Job item
Make an exact copy of all the entries below, with the pictures left out.

Data for this exercise
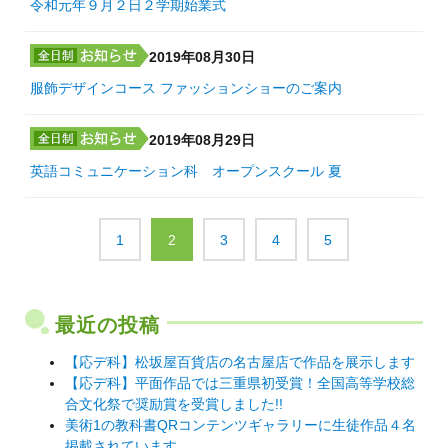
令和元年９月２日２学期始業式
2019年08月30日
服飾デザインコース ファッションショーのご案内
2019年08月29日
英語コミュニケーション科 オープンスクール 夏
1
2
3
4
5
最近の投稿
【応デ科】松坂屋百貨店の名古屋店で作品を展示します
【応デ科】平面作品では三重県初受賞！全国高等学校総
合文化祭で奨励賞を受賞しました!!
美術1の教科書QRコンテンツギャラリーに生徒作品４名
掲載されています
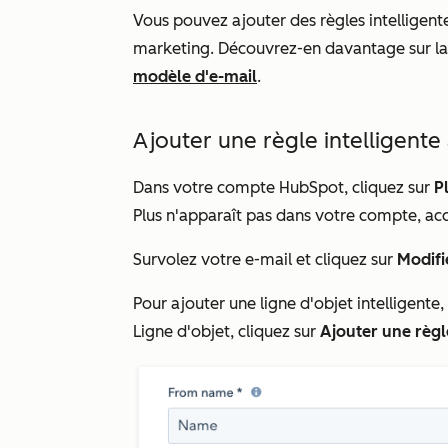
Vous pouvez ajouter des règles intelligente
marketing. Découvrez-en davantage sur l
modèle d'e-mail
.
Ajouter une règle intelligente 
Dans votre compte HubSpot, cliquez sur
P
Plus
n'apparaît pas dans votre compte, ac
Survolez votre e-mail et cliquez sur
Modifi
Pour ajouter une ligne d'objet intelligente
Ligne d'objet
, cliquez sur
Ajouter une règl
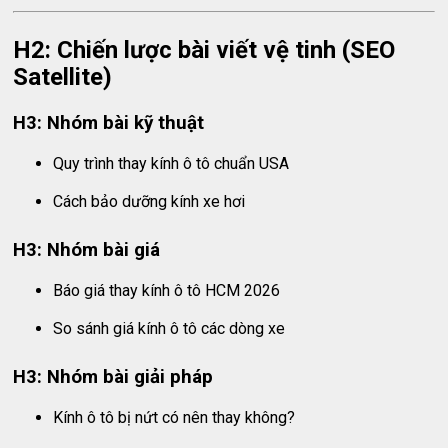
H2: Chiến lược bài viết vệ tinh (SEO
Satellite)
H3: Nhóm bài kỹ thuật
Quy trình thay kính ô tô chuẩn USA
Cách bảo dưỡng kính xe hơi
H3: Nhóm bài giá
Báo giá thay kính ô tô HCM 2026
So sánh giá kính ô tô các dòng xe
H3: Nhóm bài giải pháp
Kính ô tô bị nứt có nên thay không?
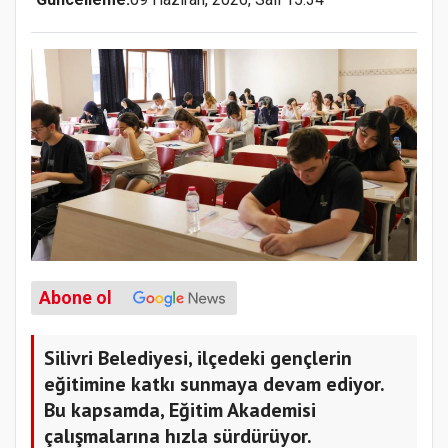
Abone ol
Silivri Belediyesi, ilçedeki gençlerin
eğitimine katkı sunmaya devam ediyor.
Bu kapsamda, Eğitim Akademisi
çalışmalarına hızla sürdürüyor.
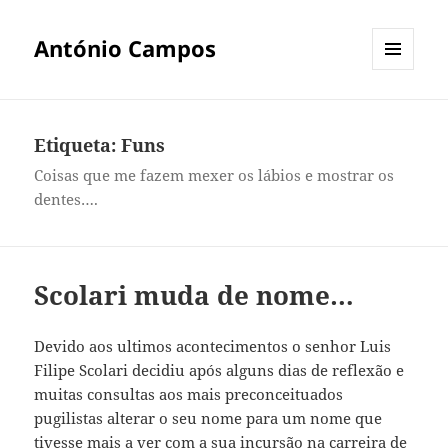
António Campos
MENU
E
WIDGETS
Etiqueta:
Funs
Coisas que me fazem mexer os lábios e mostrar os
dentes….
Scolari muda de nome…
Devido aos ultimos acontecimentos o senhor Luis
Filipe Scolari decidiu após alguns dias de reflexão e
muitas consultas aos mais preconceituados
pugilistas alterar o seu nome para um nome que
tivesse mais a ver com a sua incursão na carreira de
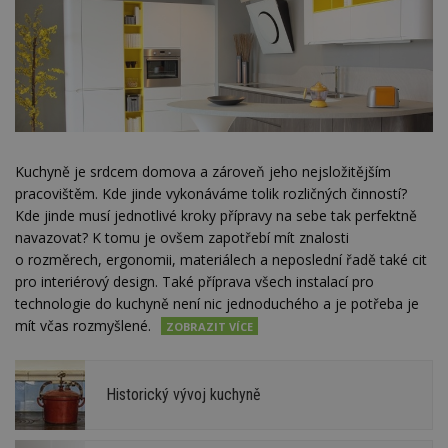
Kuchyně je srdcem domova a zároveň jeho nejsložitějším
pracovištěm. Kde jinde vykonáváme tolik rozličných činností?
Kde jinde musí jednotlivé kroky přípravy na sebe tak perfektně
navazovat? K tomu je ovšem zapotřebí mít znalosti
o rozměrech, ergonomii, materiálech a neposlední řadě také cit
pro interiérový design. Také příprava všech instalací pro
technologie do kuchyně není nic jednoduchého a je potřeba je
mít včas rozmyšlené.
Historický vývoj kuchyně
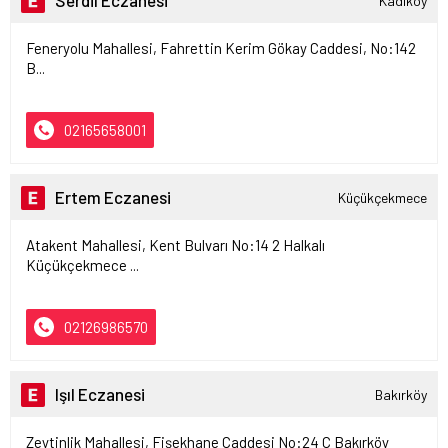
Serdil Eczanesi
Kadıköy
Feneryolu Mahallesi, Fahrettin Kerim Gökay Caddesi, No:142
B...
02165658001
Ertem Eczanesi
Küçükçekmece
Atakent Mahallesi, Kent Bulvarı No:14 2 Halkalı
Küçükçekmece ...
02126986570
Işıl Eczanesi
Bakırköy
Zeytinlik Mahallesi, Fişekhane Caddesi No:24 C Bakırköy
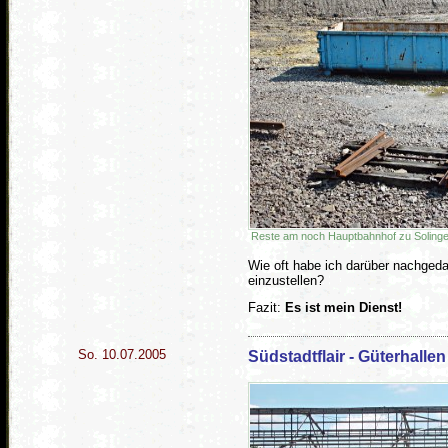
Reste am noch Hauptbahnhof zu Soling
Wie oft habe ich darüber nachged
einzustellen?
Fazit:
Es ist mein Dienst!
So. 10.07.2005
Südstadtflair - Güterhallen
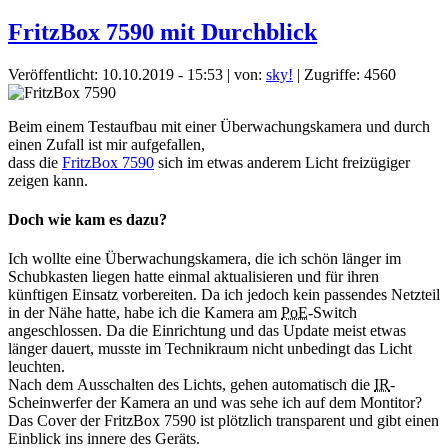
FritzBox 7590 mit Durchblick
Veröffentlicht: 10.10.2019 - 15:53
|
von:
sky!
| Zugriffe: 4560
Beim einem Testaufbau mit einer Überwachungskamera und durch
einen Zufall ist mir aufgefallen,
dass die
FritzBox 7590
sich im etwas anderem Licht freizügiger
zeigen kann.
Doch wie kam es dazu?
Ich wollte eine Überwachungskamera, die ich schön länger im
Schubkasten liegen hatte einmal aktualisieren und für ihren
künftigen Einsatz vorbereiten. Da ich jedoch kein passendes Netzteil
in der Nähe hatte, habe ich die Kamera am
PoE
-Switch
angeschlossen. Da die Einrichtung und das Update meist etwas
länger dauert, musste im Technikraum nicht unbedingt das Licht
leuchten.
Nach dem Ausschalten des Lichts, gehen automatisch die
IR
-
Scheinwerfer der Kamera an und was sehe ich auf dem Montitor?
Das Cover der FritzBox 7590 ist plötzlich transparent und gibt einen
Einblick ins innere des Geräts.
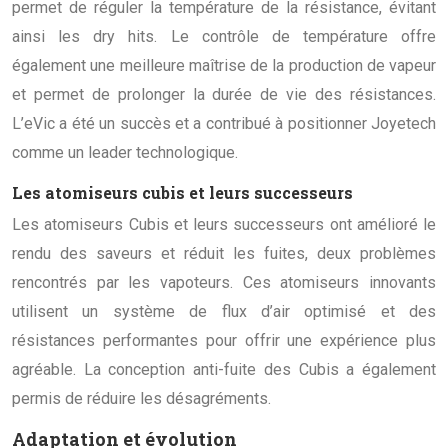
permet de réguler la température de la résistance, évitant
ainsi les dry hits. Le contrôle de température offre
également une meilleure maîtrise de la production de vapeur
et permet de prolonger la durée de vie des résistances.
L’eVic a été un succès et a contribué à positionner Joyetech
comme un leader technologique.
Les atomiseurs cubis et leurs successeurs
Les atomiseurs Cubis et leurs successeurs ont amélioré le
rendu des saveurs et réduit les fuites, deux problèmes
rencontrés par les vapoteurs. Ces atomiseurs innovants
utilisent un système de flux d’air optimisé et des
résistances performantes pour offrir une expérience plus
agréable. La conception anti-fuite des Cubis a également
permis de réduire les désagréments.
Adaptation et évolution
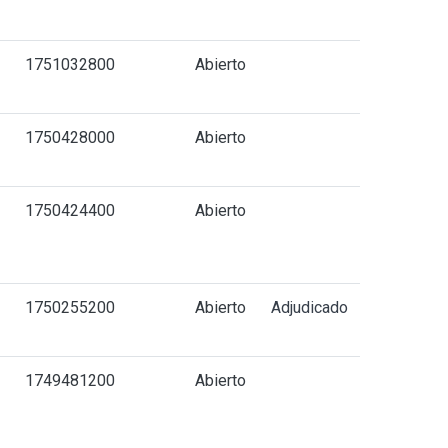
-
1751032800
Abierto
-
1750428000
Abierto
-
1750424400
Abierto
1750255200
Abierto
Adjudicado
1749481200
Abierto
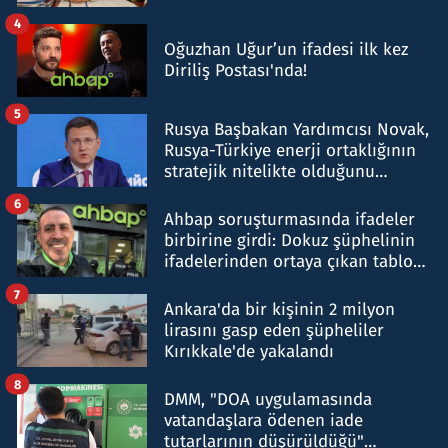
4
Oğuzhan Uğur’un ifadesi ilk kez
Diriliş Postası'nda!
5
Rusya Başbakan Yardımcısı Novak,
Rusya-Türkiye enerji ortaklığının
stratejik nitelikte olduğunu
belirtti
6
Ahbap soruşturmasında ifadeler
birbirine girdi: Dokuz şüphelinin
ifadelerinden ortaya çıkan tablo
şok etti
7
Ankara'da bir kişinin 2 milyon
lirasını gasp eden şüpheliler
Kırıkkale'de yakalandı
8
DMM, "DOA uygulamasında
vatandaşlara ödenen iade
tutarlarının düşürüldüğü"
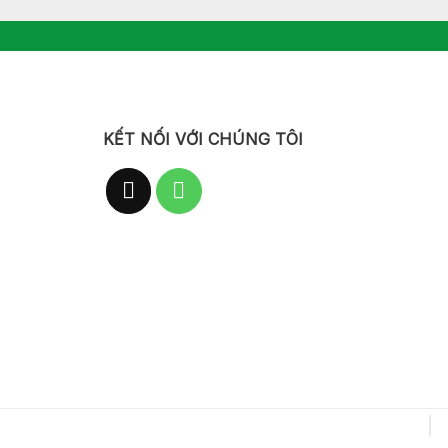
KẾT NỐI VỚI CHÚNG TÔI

Response box
令和元年９月２日２学期始業式
2019年08月30日
服飾デザインコース ファッションショーのご案内
2019年08月29日
英語コミュニケーション科 オープンスクール 夏
1
2
3
4
5
最近の投稿
【応デ科】松坂屋百貨店の名古屋店で作品を展示します
【応デ科】平面作品では三重県初受賞！全国高等学校総
合文化祭で奨励賞を受賞しました!!
美術1の教科書QRコンテンツギャラリーに生徒作品４名
掲載されています
Vous pouvez ajouter des règles intelligente
marketing. Découvrez-en davantage sur l
modèle d'e-mail
.
Ajouter une règle intelligente 
Dans votre compte HubSpot, cliquez sur
P
Plus
n'apparaît pas dans votre compte, ac
Survolez votre e-mail et cliquez sur
Modifi
Pour ajouter une ligne d'objet intelligente
Ligne d'objet
, cliquez sur
Ajouter une règl
H2: Chiến lược bài viết vệ tinh (SEO
Satellite)
H3: Nhóm bài kỹ thuật
Quy trình thay kính ô tô chuẩn USA
Cách bảo dưỡng kính xe hơi
H3: Nhóm bài giá
Báo giá thay kính ô tô HCM 2026
So sánh giá kính ô tô các dòng xe
H3: Nhóm bài giải pháp
Kính ô tô bị nứt có nên thay không?
Abone ol
Silivri Belediyesi, ilçedeki gençlerin
eğitimine katkı sunmaya devam ediyor.
Bu kapsamda, Eğitim Akademisi
çalışmalarına hızla sürdürüyor.
António Campos
MENU
E
WIDGETS
Etiqueta:
Funs
Coisas que me fazem mexer os lábios e mostrar os
dentes….
Scolari muda de nome…
Devido aos ultimos acontecimentos o senhor Luis
Filipe Scolari decidiu após alguns dias de reflexão e
muitas consultas aos mais preconceituados
pugilistas alterar o seu nome para um nome que
tivesse mais a ver com a sua incursão na carreira de
Kuchyně je srdcem domova a zároveň jeho nejsložitějším
pracovištěm. Kde jinde vykonáváme tolik rozličných činností?
Kde jinde musí jednotlivé kroky přípravy na sebe tak perfektně
navazovat? K tomu je ovšem zapotřebí mít znalosti
o rozměrech, ergonomii, materiálech a neposlední řadě také cit
pro interiérový design. Také příprava všech instalací pro
technologie do kuchyně není nic jednoduchého a je potřeba je
mít včas rozmyšlené.
Historický vývoj kuchyně
Serdil Eczanesi
Kadıköy
Feneryolu Mahallesi, Fahrettin Kerim Gökay Caddesi, No:142
B...
02165658001
Ertem Eczanesi
Küçükçekmece
Atakent Mahallesi, Kent Bulvarı No:14 2 Halkalı
Küçükçekmece ...
02126986570
Işıl Eczanesi
Bakırköy
Zeytinlik Mahallesi, Fişekhane Caddesi No:24 C Bakırköy
Reste am noch Hauptbahnhof zu Soling
Wie oft habe ich darüber nachged
einzustellen?
Fazit:
Es ist mein Dienst!
So. 10.07.2005
Südstadtflair - Güterhallen
FritzBox 7590 mit Durchblick
Veröffentlicht: 10.10.2019 - 15:53
|
von:
sky!
| Zugriffe: 4560
Beim einem Testaufbau mit einer Überwachungskamera und durch
einen Zufall ist mir aufgefallen,
dass die
FritzBox 7590
sich im etwas anderem Licht freizügiger
zeigen kann.
Doch wie kam es dazu?
Ich wollte eine Überwachungskamera, die ich schön länger im
Schubkasten liegen hatte einmal aktualisieren und für ihren
künftigen Einsatz vorbereiten. Da ich jedoch kein passendes Netzteil
in der Nähe hatte, habe ich die Kamera am
PoE
-Switch
angeschlossen. Da die Einrichtung und das Update meist etwas
länger dauert, musste im Technikraum nicht unbedingt das Licht
leuchten.
Nach dem Ausschalten des Lichts, gehen automatisch die
IR
-
Scheinwerfer der Kamera an und was sehe ich auf dem Montitor?
Das Cover der FritzBox 7590 ist plötzlich transparent und gibt einen
Einblick ins innere des Geräts.
permet de réguler la température de la résistance, évitant
ainsi les dry hits. Le contrôle de température offre
également une meilleure maîtrise de la production de vapeur
et permet de prolonger la durée de vie des résistances.
L’eVic a été un succès et a contribué à positionner Joyetech
comme un leader technologique.
Les atomiseurs cubis et leurs successeurs
Les atomiseurs Cubis et leurs successeurs ont amélioré le
rendu des saveurs et réduit les fuites, deux problèmes
rencontrés par les vapoteurs. Ces atomiseurs innovants
utilisent un système de flux d’air optimisé et des
résistances performantes pour offrir une expérience plus
agréable. La conception anti-fuite des Cubis a également
permis de réduire les désagréments.
Adaptation et évolution
-
1751032800
Abierto
-
1750428000
Abierto
-
1750424400
Abierto
1750255200
Abierto
Adjudicado
1749481200
Abierto
4
Oğuzhan Uğur’un ifadesi ilk kez
Diriliş Postası'nda!
5
Rusya Başbakan Yardımcısı Novak,
Rusya-Türkiye enerji ortaklığının
stratejik nitelikte olduğunu
belirtti
6
Ahbap soruşturmasında ifadeler
birbirine girdi: Dokuz şüphelinin
ifadelerinden ortaya çıkan tablo
şok etti
7
Ankara'da bir kişinin 2 milyon
lirasını gasp eden şüpheliler
Kırıkkale'de yakalandı
8
DMM, "DOA uygulamasında
vatandaşlara ödenen iade
tutarlarının düşürüldüğü"
KẾT NỐI VỚI CHÚNG TÔI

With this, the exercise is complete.